While you can choose most any subject, it must be applicable to business and accounting. The board recommends that you select such subjects as:

  • Accounting
  • Auditing
  • Taxation issues
  • Management
  • Ethics
  • Mathematics
  • Quantitative analysis
  • Statistics
  • Business law
  • Finance
  • Human resources

Note that credit is given in whole-hour increments and each 50-minute period counts as one hour. Thus, if you spend 1.5 hours (90 minutes) in a classroom, you will only receive one CPE hour. However a 100-hour seminar will count as 2 CPE hours. When accounting for your hours, note that you may carry over up to 10 hours to the next licensure period.

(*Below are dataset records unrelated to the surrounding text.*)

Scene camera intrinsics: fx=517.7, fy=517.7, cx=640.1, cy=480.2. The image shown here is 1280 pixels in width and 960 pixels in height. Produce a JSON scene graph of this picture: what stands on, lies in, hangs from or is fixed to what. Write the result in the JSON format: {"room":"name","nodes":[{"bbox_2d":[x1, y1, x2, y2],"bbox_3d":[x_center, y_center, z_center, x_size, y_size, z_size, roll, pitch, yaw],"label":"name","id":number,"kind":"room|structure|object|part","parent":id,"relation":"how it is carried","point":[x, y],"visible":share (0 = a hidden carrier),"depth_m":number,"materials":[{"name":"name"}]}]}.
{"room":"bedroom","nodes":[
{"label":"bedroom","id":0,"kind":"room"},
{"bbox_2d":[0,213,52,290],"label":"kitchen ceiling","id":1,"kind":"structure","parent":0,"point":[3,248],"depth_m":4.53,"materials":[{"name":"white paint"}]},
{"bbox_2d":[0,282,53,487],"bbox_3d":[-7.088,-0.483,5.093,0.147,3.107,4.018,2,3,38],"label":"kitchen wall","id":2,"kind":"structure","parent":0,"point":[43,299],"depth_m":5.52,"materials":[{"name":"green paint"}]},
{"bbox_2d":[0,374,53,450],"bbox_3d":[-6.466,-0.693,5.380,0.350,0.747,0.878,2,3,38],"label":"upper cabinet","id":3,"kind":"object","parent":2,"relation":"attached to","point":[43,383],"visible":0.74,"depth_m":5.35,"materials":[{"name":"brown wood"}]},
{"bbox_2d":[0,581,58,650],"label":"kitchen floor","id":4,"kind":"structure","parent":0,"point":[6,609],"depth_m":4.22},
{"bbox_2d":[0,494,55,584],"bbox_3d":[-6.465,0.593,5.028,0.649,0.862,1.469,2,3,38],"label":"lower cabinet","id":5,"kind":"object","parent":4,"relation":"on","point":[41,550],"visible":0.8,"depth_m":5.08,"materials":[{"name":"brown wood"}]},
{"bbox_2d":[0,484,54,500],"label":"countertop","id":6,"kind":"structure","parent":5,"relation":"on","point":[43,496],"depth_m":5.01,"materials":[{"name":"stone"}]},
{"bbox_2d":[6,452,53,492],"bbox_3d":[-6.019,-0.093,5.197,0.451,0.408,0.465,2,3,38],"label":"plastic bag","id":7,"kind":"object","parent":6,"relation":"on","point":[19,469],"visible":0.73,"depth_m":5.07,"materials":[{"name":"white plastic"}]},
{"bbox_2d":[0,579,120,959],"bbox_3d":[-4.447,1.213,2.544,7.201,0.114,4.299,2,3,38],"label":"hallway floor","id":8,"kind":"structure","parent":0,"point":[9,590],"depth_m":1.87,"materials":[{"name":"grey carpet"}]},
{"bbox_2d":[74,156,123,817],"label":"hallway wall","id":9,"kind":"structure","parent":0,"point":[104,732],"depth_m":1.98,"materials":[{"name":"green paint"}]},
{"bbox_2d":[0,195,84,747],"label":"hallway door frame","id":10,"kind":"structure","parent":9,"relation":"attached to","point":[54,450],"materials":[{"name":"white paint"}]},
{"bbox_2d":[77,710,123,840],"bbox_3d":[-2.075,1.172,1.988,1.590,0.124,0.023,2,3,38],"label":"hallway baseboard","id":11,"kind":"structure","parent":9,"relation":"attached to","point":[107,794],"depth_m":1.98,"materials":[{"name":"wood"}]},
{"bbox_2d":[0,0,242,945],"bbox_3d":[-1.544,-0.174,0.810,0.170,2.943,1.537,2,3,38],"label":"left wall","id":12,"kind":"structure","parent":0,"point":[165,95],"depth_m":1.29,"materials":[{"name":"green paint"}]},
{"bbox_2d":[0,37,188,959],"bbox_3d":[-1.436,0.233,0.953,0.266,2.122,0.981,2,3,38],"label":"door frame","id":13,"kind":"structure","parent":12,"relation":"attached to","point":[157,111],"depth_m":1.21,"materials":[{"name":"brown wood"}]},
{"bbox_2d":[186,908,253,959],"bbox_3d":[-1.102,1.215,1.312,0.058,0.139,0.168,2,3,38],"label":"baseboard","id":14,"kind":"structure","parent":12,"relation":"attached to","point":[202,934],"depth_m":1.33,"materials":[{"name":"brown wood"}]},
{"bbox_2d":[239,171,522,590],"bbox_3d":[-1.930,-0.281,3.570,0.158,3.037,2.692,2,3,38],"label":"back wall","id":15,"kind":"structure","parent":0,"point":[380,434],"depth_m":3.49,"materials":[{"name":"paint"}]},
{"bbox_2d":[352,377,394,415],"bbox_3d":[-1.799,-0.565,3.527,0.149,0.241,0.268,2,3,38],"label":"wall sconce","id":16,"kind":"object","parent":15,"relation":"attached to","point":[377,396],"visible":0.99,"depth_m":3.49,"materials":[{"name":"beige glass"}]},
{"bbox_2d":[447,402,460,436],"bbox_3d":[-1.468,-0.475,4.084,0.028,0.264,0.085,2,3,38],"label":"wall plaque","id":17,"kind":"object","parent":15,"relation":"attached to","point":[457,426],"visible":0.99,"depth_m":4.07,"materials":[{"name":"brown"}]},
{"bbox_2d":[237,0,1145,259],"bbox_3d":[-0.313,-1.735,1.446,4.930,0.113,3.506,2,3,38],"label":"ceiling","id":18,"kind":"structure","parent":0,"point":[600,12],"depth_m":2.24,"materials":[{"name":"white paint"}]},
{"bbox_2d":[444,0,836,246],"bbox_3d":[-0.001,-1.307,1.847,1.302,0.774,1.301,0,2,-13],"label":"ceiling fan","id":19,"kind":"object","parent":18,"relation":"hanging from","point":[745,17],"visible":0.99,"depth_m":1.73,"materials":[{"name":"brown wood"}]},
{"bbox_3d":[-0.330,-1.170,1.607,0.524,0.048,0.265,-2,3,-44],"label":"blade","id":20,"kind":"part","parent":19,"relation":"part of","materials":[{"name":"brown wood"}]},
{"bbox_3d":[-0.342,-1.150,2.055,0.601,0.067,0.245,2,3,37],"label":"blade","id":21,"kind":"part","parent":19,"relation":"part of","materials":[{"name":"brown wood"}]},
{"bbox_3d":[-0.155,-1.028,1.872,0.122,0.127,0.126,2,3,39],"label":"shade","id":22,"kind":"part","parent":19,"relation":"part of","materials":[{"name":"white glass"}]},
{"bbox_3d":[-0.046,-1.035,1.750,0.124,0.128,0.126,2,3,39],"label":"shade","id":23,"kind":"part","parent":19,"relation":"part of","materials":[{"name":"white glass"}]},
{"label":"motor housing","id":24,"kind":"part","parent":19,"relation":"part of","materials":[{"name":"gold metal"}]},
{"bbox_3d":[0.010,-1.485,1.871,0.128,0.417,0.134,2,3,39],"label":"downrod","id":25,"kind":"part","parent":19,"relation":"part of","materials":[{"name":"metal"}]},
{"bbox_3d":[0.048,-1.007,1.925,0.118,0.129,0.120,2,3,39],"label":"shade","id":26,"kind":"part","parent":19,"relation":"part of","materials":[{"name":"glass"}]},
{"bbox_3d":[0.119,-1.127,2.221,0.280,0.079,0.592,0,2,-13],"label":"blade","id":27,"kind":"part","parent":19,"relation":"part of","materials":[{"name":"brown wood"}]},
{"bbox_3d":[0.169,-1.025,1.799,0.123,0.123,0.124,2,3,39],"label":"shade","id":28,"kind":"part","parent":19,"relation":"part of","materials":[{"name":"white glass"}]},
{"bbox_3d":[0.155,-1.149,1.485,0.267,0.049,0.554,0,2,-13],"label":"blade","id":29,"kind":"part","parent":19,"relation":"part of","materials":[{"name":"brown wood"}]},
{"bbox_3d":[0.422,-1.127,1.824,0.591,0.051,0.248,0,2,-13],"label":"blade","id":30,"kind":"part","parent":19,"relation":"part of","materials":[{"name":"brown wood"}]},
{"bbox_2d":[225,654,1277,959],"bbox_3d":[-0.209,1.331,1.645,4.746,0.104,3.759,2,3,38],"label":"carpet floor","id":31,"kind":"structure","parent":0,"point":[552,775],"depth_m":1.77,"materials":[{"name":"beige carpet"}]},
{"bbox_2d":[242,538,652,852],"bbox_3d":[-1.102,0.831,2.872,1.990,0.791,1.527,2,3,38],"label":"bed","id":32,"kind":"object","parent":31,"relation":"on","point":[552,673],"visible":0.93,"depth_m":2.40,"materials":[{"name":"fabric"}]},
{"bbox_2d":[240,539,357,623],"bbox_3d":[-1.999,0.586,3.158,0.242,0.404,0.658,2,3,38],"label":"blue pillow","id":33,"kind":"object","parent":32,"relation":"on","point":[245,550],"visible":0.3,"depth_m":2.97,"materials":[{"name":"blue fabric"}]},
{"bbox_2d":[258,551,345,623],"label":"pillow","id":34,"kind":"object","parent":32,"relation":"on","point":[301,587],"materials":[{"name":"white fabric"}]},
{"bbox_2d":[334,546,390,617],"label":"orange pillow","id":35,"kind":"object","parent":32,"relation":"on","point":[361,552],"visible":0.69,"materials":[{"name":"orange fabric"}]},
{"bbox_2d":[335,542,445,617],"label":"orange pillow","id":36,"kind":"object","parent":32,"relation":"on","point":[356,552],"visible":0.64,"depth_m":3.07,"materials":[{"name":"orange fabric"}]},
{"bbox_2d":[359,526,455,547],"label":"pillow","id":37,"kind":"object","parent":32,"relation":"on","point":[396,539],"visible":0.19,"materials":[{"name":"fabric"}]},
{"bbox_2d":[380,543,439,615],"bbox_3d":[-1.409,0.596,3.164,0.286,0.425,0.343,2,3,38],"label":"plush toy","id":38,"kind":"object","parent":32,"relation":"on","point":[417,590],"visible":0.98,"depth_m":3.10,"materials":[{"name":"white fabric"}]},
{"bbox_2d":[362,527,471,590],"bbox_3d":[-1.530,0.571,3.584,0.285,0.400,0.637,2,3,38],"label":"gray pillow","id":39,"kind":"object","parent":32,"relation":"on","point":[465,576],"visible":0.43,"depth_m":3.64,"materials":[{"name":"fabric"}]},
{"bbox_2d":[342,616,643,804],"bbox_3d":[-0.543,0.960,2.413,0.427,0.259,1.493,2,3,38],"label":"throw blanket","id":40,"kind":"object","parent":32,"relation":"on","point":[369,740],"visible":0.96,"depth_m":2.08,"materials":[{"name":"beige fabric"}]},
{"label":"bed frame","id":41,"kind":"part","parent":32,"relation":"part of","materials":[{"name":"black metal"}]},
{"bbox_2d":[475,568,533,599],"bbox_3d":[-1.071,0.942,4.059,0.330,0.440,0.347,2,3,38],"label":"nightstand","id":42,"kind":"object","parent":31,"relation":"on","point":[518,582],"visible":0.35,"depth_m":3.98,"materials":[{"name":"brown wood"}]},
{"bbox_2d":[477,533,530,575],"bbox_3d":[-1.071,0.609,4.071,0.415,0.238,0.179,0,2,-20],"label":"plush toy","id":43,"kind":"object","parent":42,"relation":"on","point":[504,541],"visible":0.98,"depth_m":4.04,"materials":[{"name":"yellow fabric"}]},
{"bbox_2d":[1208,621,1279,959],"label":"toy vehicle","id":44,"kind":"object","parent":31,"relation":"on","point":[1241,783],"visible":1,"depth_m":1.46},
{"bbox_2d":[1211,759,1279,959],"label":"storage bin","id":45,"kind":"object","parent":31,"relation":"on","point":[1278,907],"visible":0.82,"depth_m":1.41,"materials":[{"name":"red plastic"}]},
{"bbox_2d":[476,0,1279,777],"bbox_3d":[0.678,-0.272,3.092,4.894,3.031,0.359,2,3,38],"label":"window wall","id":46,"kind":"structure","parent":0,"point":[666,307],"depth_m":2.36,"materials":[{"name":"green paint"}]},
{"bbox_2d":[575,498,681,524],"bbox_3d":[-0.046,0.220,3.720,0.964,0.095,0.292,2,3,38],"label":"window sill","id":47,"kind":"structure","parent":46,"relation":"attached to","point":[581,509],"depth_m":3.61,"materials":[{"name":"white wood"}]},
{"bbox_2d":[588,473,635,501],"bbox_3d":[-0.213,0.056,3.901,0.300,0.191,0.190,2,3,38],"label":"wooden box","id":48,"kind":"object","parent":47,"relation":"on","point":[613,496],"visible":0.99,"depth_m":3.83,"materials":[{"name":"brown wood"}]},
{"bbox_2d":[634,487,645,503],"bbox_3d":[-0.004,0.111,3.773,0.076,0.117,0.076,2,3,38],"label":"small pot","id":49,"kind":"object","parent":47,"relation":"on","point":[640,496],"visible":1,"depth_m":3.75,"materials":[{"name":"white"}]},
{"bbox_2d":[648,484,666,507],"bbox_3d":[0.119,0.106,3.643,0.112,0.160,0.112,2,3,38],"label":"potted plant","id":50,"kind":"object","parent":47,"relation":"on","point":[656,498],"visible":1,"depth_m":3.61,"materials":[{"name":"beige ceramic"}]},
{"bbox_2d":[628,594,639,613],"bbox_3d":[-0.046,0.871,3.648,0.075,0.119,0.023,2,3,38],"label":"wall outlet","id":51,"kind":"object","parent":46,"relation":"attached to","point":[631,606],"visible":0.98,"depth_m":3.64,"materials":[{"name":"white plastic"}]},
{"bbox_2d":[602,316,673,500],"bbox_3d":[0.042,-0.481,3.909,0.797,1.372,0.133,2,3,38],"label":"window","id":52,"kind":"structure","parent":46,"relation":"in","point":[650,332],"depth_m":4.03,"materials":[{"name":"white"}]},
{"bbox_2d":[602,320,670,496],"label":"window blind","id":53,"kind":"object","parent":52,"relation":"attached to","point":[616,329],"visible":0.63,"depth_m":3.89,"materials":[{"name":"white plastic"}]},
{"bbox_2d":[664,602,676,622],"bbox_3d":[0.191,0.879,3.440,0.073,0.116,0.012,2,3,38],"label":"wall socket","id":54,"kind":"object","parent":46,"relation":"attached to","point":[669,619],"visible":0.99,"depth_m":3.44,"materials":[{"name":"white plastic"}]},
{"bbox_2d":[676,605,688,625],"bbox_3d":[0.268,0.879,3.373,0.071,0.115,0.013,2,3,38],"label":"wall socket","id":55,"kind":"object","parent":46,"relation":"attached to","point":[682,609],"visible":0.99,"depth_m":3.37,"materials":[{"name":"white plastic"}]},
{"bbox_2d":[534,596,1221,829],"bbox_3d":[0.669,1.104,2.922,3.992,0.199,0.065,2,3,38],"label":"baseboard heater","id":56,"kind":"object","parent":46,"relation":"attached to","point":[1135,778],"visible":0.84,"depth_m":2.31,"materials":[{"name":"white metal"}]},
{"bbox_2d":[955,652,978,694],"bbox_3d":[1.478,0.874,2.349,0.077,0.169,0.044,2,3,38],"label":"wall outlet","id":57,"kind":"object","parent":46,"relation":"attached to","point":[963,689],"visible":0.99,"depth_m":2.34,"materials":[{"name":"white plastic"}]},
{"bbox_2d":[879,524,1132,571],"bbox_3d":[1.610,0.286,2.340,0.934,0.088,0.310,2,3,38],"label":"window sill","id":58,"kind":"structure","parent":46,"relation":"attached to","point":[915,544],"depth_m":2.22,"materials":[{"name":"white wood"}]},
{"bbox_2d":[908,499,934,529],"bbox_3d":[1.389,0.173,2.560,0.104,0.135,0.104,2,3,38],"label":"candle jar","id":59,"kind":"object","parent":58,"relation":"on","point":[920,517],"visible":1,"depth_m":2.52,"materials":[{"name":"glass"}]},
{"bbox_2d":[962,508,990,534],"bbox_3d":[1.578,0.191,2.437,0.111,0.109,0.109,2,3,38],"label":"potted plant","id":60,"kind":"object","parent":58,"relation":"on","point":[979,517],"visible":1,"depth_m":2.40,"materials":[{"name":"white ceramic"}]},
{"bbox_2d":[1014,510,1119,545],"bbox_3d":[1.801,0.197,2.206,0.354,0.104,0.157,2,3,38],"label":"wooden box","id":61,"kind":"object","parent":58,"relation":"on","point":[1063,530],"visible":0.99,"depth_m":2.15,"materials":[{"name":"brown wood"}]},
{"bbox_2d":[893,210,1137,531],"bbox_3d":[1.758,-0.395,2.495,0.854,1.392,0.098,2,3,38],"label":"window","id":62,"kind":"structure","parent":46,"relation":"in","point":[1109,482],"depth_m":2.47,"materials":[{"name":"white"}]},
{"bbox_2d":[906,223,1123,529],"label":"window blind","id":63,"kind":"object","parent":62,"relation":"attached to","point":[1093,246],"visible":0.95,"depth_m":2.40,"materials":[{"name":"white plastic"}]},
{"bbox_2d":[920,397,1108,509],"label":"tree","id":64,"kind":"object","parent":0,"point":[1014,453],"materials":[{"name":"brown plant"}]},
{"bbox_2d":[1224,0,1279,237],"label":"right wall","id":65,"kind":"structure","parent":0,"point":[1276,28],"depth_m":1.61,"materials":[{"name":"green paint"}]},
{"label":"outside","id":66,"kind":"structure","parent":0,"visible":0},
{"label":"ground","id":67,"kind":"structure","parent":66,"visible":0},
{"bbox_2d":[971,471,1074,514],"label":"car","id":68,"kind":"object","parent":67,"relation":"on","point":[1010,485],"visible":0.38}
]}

You should also be sure to make a detailed accounting of your CPE hours. Keep a folder of all of your certificates, and even scan them and save them electronically. The board requires that you maintain these records for a minimum period of five years after completing any given course. For your records, make sure you know when it took place, the course title, who taught it, course duration, and any details about the subject matter.

Apart from the NASBA registry itself, you might discover CPE opportunities at colleges, universities, and national or regional conferences. There are also online courses and seminars that you can attend. Note that if you take courses for credit, you must maintain a record of successful completion. If you take college courses on a not-for-credit basis, you must have the instructor sign a statement to verify the hours you spent in the classroom.

After you have attained your CPA license, practicing and maintaining your profession will be a pleasure. After all, you are at the top of the business world. Congratulations on a job well done!